Reviewed by Robi Polgar, Fri., June 21, 2002

Intergalactic Nemesis Redux: Bang, Scratch, Slam, Scrunch, and Plunge

Gallery Lombardi,

through June 29

Running Time: 2 hrs, 30 min

Behind the row of microphones and script-laden music stands that line the front of the playing area are a platform and a tabletop of things that make noise. It's the foley artists' den, and, above the seven actors who read their scripts as if performing on a live radio broadcast, circa 1940, foley artists Etta Sanders and Hillary Thomas bang, scratch, slam, switch, scrunch, and plunge their way through the retro-futuristic world of ace reporter Molly Sloan, sidekick Timmy Mendez, and lots of weird humans and weirder outer-space creatures. Sanders and Thomas play with hinged wooden slats for that bar-brawl smacking sound; two cinder blocks that slide open hidden passages in ancient Scottish stone walls; a couple of shoes and a tub of gravel for those long walks in Tunisia; and the white five-gallon bucket of mystery liquid, with the unmistakable stumpy handle of a common household plunger sticking out the top, to make that alien noise. Shudder.
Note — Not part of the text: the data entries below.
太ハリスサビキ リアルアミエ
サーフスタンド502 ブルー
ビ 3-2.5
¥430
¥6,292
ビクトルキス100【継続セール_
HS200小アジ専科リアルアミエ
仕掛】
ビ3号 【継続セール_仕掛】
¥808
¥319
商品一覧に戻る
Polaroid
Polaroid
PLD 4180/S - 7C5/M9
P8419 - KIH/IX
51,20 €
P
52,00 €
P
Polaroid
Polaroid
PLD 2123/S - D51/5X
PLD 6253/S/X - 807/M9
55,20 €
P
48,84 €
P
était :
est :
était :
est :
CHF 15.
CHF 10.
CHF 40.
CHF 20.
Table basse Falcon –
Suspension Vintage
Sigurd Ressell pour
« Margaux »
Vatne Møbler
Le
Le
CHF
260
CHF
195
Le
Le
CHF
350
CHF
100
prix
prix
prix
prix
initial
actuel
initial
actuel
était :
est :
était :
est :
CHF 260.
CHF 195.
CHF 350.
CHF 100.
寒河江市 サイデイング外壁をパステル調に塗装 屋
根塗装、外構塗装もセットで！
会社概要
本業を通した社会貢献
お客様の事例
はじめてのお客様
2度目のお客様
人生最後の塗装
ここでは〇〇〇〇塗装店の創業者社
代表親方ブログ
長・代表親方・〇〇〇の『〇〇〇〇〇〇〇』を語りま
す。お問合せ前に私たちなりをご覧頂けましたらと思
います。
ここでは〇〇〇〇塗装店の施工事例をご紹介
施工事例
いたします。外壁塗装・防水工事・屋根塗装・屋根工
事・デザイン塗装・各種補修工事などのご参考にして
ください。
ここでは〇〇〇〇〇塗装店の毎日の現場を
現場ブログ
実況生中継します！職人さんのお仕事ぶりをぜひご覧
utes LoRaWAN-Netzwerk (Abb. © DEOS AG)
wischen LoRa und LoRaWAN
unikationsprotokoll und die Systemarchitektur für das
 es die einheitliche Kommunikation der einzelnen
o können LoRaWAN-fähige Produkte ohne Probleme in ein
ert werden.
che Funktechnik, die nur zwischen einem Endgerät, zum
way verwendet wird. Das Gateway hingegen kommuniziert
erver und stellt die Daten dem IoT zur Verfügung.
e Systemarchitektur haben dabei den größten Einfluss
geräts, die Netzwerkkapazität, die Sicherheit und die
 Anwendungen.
Salvage Vanguard Theater has remounted its pair of homages to the golden days of radio with a double bill of light-hearted, clever spins on those old serialized mysteries. (The sequel, Return of the Intergalactic Nemesis, plays June 20-22, and both play in rep June 27-29.) Ray Colgan, Jessica Reisman, and Jason Neulander wrote the material with a keen ear for the rhythms of the old shows, and foley designer Buzz Moran has assembled all manner of sounds, from simple doors opening in a Scottish railway tea shop to the weird hums and crackles of intergalactic travel. Watching the foley pair of Sanders and Thomas at work is half the fun of this production. Add live music by members of Golden Arm Trio, the clean-cut announcer of Chronicle arts writer Wayne Alan Brenner, and an active in-studio audience for an experience that sounds almost as authentic as it is humorous.

Neulander directs the ensemble, as well as playing the time-traveling Ben Wilcott, getting the most out of, naturally, his on-air villains and weirdoes. As the evil mesmerist Mysterion, Shannon McCormick is delightfully egotistic and wicked. Carlos Trevino excels as several of the Zygons, would-be earth-conquering sludge monsters from deep space. Trevino also plays a host of humans, with an enjoyable mock-seriousness throughout. As youngster Timmy Mendez, Jon Watson has the eager apprentice shtick down, as well as a Luke Skywalker-esque dose of idiot savant that might just allow him to save the galaxy --- stay tuned. Rounding out the cast are Chronicle arts writer Molly Beth Brenner as Pulitzer Prize-winning journalist Molly Sloan, Deanna Shoemaker as a host of humans and aliens, and Neulander, each of whom has her or his moments, but nothing so outrageous or over the top as the other three. Among their best bits are the budding romance between Molly and Ben, perpetually interrupted by eager pup Timmy, and the robotic monotone duet by Shoemaker and Trevino, doing an Obi-Wan Kenobi on potential galaxy saver Timmy.

Sitting through both sets of shows (the first has six episodes, the second eight) might be a bit much to ask of an audience, but the whole thing is definitely worth hearing, so if you can't make both performances, purchase the CD.